**Passage for review:**
[Start of section]

Thursday, March 27, 2008
"Following the Pharmers" Brian Stableford
In a previous post I raved about the opening paragraph to this story, so I have to let you know how it turned out. 'Twas a good story, but nothing really amazing. Basically it places an interesting scientific thesis in the midst of a greater debate about the role of science and engineering, and then that debate gives the plot an ironic twist.
The plot: the narrator is a pharmer - he grows illegal bio-engineered pharmaceuticals for the black market in a post-global warming flooded region of England. He's just trying to make a living, and mourning for a lost love. However, he's gotten a new, ambitious neighbor. She's using her inherited fortune to try to convince people to legalize bio-engineering so that humanity can correct evolution's mistakes and grab the reins of its own future. The narrator agrees with her, but wants no part of her plans.
So the greater debate is about mankind playing God. This debate has played out at least since Mary Shelly's Frankenstein. However, here both the main characters are on the same side of the argument, so Stableford's presenting this one as "case closed." (Instead of one character saying Yes and the other saying No, one character says Yes and the other says Yes and We Need to Take Dramatic Action About It.) The meat of the story revolves around the following thesis statement: "It may well be the case that it was the cultivation of psychotropic substances rather than foodstuffs that prompted the initial development of agriculture, while fungal hallucinogens like psilocybin and muscarine were probably the catalyst responsible for the initial development of human self-consciousness." (The fact that that sentence was delivered as dialog gives you a little sense of the overall tone and readability of the story.)

[End of section]

**What needs to be done:** Carry on the review of "Following the Pharmers" from after its last sentence. The entries have nothing to do with the review of "Following the Pharmers."

**Records:**
[Start of section]

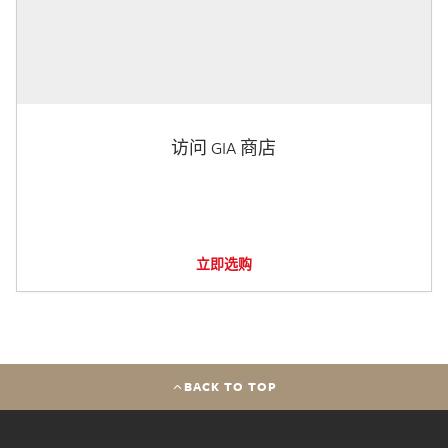
访问 GIA 商店
立即选购
BACK TO TOP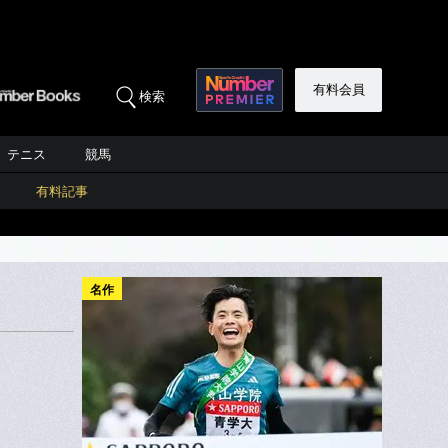
有料会員
検索
テニス
競馬
有料記事
名作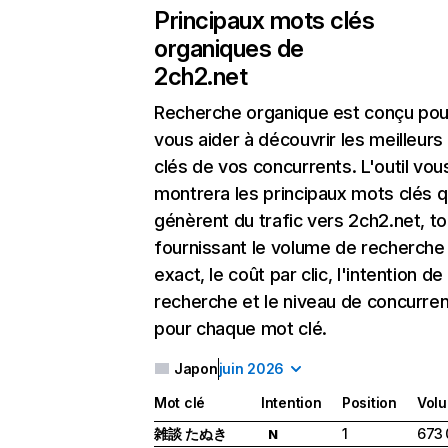
Principaux mots clés
organiques de
2ch2.net
Recherche organique
est conçu pou
vous aider à découvrir les meilleur
clés de vos concurrents. L'outil vou
montrera les principaux mots clés q
génèrent du trafic vers 2ch2.net, to
fournissant le volume de recherche
exact, le coût par clic, l'intention de
recherche et le niveau de concurre
pour chaque mot clé.
Japon
juin 2026
Mot clé
Intention
Position
Vol
雑談 たぬき
1
673 
N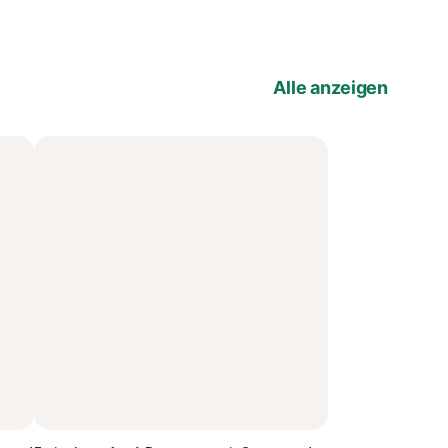
Alle anzeigen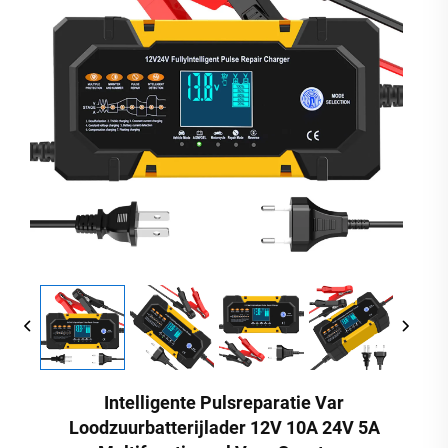
Intelligente Pulsreparatie Var
Loodzuurbatterijlader 12V 10A 24V 5A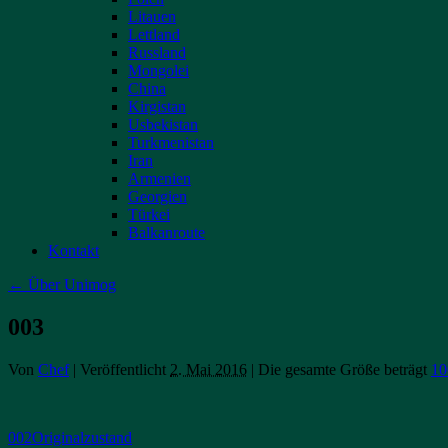
Litauen
Lettland
Russland
Mongolei
China
Kirgistan
Usbekistan
Turkmenistan
Iran
Armenien
Georgien
Türkei
Balkanroute
Kontakt
←
Über Unimog
003
Von
Chef
|
Veröffentlicht
2. Mai 2016
|
Die gesamte Größe beträgt
10
002Originalzustand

[End of section]

**Result for this task:**
So the thrust of the story is that we only became agriculturalists because of an odd evolutionary quirk that caused us to react to psychology-altering plant chemicals that caused us to become self-ware. This seems fishy to me - putting the cart before the horse, as it were. However, my background is physics, not biology, so I don't really have the chops to evaluate this one. I also thought Greg Bear's claims about seemingly-intentional insti-evolutionary changes (in Darwin's Radio and Darwin's Children) were ridiculous or at least implausible, but he (rather angrily) claimed at a Worldcon panel in 2006 that there were plenty of scientific papers backing him up (6 when he started writing that duology, more than 100 by 2006, he claimed).
So should I trust Stableford's research, or is it his responsibility to sell me on a concept so weird? I'm not sure. This is one of those stories where the climax is the infodump, so maybe some more detail wouldn't have hurt. Throughout the story Stableford deliberately conceals information that the protagonist is well aware of so that he can surprise/impress us with it at the end. He does answer all the questions that he raises, so that's fair. Unfortunately, having been formal and slightly stilted all the way through, the ending probably lacks the emotional punch that he was going for. This ends up being satisfying story in the presentation and examination of a cool scientific idea, but not much more than that.